The network wrote to members this week to explain that costs would increase ahead of the year end, with firms paying an extra £4 for regulatory bills – which includes FCA and FSCS costs – as well as a further £114 for each investments and pensions adviser they employ.

PTFS will also charge an additional £150 for each adviser authorised for investments, pensions and mortgages to pay for rising regulatory fees.

Each adviser working on mortgages business will incur a further £36 fee.

Costs for professional indemnity cover will also rise by £15 per firm, in addition to a further £8 per investments and pensions adviser, and £12 for those individuals authorised for investments, pensions and mortgages.

PTFS says it will continue to subsidise the cost of PI cover by around £500,000 in 2015/16.

In a letter to members, PTFS sales and marketing director David Carrington says: “We have already paid these levies and the increased FCA fees in full.

“Whilst we would normally apply changes to regulatory recharges in our year end fee review, in view of the scale of increases and to minimise the monthly impact on all our firms, we are writing to inform you the changes to regulatory recharges, will be implemented from 1 October 2015.

“Please note that for firms with three and six months’ notice periods the implementation dates will be either 1 December 2015 or 1 February 2016.”

In November last year PTFS announced a new fee structure, introduced in February, based on quality of business.

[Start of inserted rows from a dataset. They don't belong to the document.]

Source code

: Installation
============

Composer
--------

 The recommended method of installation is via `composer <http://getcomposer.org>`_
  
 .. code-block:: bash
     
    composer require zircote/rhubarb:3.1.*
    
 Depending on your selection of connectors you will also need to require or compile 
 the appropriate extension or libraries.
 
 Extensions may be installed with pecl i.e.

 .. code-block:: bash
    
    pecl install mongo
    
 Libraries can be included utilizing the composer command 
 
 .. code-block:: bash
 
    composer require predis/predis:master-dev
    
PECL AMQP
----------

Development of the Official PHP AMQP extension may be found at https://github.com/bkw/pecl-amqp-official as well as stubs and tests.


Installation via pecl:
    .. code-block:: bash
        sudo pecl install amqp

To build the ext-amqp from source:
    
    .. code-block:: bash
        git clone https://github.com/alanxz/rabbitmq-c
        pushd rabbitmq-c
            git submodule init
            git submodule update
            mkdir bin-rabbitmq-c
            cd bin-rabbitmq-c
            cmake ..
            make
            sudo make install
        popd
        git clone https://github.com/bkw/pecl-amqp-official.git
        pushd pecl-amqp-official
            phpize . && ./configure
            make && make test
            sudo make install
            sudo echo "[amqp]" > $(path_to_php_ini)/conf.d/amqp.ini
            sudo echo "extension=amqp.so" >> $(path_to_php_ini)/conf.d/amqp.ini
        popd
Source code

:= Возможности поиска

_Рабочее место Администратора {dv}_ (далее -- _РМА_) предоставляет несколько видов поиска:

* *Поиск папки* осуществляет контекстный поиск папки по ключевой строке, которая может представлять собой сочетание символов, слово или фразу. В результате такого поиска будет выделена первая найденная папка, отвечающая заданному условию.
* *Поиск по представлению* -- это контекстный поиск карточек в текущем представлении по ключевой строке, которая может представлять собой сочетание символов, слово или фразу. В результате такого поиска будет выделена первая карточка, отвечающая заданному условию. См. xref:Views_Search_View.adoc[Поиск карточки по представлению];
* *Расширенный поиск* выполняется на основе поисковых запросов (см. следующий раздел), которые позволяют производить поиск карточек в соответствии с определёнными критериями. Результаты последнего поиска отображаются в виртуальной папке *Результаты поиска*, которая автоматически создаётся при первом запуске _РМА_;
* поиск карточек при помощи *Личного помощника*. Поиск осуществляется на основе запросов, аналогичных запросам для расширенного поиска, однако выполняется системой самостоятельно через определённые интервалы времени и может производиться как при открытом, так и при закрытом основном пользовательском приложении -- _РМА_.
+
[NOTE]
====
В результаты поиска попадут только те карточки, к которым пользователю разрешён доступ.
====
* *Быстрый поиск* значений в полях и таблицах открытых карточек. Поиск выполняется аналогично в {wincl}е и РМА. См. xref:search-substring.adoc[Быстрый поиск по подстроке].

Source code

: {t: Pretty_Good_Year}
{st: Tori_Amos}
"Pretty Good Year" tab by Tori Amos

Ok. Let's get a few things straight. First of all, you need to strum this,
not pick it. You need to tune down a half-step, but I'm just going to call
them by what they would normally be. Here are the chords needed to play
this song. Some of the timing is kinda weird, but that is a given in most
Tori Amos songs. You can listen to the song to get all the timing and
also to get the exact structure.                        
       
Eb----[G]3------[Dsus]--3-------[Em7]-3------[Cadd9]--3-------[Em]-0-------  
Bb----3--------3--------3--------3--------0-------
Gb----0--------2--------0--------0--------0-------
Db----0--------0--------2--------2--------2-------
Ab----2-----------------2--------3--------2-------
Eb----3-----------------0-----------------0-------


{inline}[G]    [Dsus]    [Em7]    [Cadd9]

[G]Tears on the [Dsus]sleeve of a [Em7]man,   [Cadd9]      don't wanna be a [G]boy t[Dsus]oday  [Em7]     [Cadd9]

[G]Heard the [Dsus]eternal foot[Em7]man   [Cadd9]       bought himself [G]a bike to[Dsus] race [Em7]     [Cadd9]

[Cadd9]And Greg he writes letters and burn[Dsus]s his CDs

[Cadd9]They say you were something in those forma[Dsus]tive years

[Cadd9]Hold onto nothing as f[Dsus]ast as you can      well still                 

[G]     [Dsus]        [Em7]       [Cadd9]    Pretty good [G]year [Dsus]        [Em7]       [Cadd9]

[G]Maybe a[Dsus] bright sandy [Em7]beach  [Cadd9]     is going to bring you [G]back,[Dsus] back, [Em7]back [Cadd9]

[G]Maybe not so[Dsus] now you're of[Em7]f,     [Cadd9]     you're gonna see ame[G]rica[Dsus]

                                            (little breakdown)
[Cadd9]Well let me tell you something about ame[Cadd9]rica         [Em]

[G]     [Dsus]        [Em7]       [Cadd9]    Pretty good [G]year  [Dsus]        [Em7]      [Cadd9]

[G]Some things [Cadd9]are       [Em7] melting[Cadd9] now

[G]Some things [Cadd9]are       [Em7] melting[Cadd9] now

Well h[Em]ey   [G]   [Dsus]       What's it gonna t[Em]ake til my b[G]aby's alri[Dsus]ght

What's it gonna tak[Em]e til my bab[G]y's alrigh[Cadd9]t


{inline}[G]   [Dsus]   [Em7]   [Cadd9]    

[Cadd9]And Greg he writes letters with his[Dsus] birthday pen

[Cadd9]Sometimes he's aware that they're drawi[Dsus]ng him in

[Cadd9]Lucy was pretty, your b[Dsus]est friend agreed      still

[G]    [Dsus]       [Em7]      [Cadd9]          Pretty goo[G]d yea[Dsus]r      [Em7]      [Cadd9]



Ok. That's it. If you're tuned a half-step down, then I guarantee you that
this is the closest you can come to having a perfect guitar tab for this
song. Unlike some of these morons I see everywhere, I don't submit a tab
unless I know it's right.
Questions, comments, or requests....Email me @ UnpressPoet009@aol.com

It says 80 per cent of its members are paying reduced fees as a result of the change.

The FCA said in March that advisers’ fees would increase by 10.2 per cent in 2015/16 to account for higher staff and technology costs at the regulator.

The FSCS’ final levy for 2015/16, meanwhile, has been set at £319m, with firms in the life and pensions sector hit with a £100m bill to cover compensation costs linked to Sipp claims.

Advisers who don’t hold client money will pay £74.9m in 2015/16, up from £68m in 2014/15.